How is my tooth extracted?
The majority of teeth will be extracted simply by injecting a local anaesthetic to numb the tooth. Various instruments are then used to help loosen up the tooth and finally it is extracted using forceps.
Unfortunately some teeth may not be able to be extracted this way due to
• The amount and location of decay
• Direction of the roots of the tooth
• Density of the surrounding bone
In these cases the dentist may elect to do a “surgical extraction”. The process is relatively straightforward.
1. An incision is made into the gum around the tooth
2. The gum is pulled back
3. The surrounding bone is removed until the tooth is removed
4. The site is stitched up.
5. The stitches will be removed a week later.
How do I look after myself after the extraction?
After an extraction, the socket fills up with blood, which then clots. This is the first stage in normal healing. The following instructions are designed to stop you from interfering with normal healing.
1) Eat and drink normally.
Do not rinse your mouth for 24 hours.
To control bleeding a large pad of gauze should be placed over the extraction socket and held firmly between the jaws for at least 30 minutes.
Take two paracetamol/ nurofen every four hours as required. Or you may take the prescribed medication given by your dentist.
If the bleeding or pain is not controlled by these procedures, or if there are other complications, please do not hesitate to contact us.
What problems can occur with an extraction?
1) Not all the tooth gets removed.
Often a root tip will fracture off during the course of an extraction or the dentist will decide to lessen the trauma and leave a piece of tooth root behind. Providing the piece is small and not associated with an abscess the dentist may decide to leave the piece alone.
There are three possible outcomes when this occurs
1. Bone will form around the root tip and area can be left alone.
2. The piece of root will work its way to the surface and then can be easily removed at a later date.
3. The root tip will get infected and need to be surgically removed usually by a specialist.
2) Dry Socket or Alveolar Osteitis
This is the condition when there is severe inflammation (not bacterial infection) of the bone round the extraction site.

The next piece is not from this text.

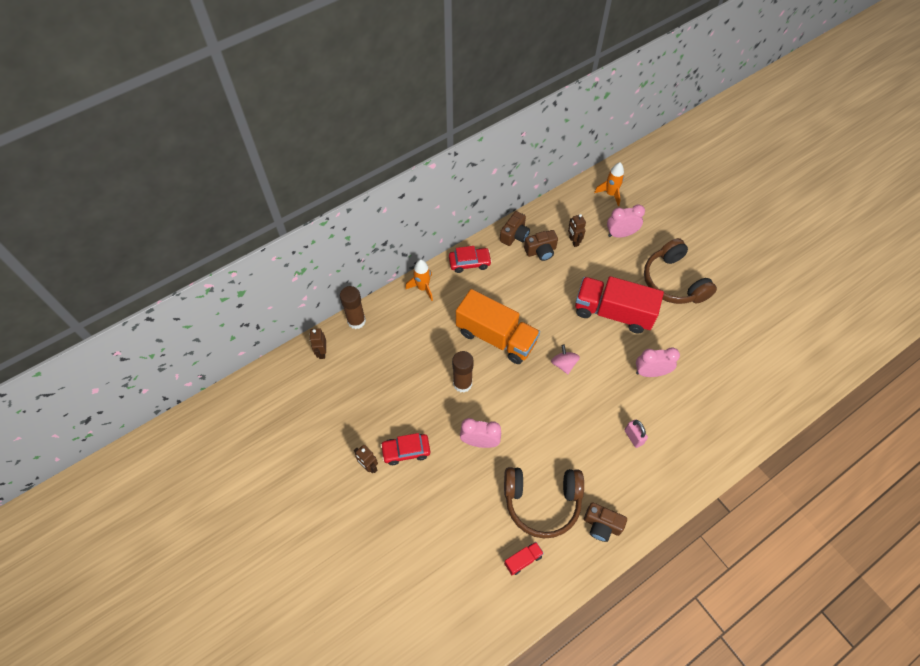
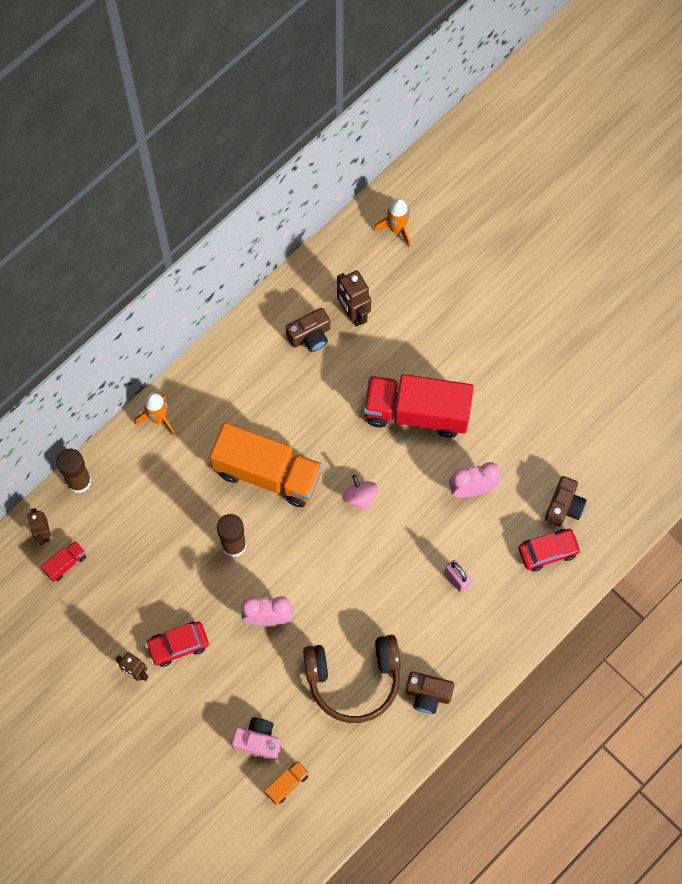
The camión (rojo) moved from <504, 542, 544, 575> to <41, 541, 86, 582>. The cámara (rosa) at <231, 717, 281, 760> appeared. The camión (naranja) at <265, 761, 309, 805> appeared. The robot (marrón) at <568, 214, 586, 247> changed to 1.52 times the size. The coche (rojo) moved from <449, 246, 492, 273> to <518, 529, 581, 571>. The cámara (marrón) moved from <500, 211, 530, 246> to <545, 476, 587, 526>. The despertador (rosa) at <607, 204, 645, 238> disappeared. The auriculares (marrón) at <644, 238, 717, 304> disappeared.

The condition is extremely painful and uncomfortable. It occurs usually when the blood clot is lost from where the tooth was extracted. It occurs more often
• After difficult extractions
• In people with very dense (unvascularised) bone
• In people who smoker
Treatment includes the placement of a oil of cloves dressing and appropriate pain relief. It may take up to three days for the site to settle down
3) Bone Fragments
Often after a back molar tooth is extracted the pieces of surrounding bone fail to be initially resorbed by the body. Often a sharp bone spike can make its way to the gum surface. The piece of bone is easily removed.

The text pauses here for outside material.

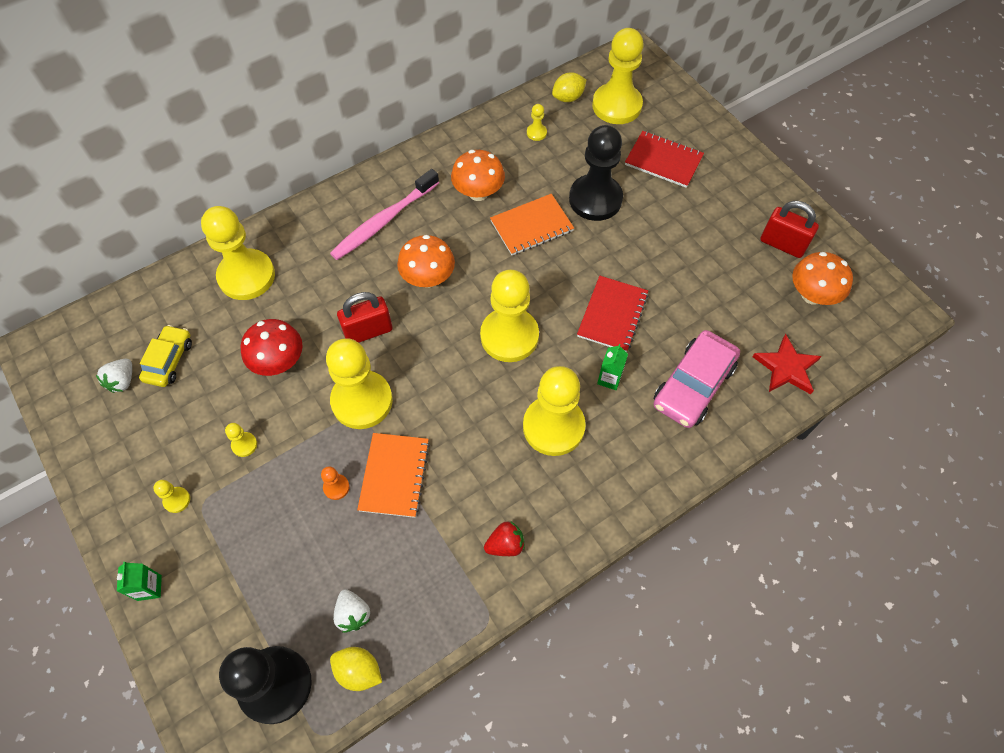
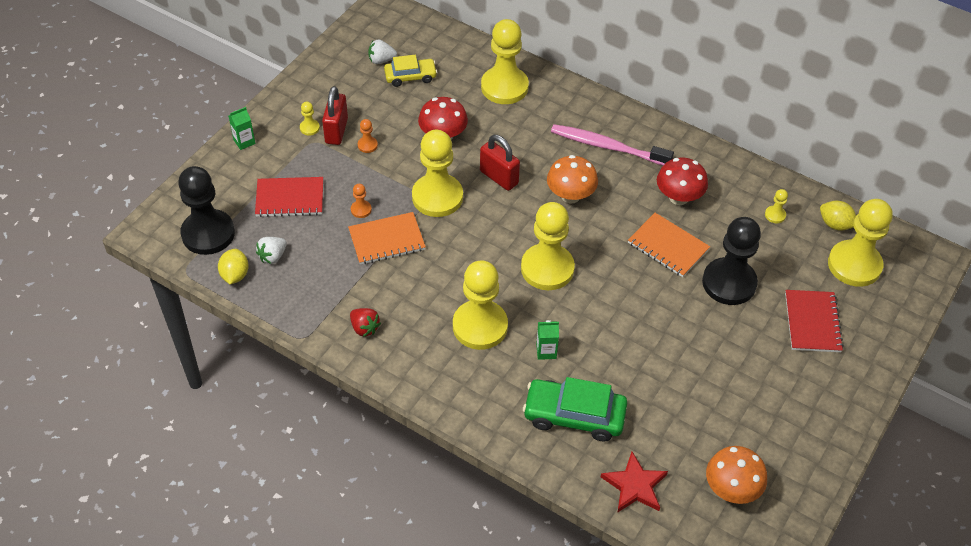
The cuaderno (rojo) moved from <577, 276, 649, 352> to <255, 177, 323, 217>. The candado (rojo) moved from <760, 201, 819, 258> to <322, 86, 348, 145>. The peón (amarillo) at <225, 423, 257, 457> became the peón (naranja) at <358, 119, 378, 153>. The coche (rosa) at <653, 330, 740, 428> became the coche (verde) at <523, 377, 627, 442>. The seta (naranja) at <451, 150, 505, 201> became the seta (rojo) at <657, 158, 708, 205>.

4) A hole through to the sinus
This is rare.
The roots of upper back molar and premolar teeth lie close to the maxillary sinus. Usually there is a thick layer of bone separating them. In rare occasions the layer of bone is very thin and in some cases missing all together.
In these cases when the tooth is removed a hole will open up to the sinus. The size and severity will determine the treatment. Often the extraction site will just be packed with special foam, however an Oral Surgeon may be needed to close the hole.
5) A root in the sinus
This is very rare.
Again due to the lack of bone between the bottom of an upper back tooth and air sinus a tip of a tooth may get accidentally pushed into the sinus. In this situation a referral to a Oral Surgeon is required.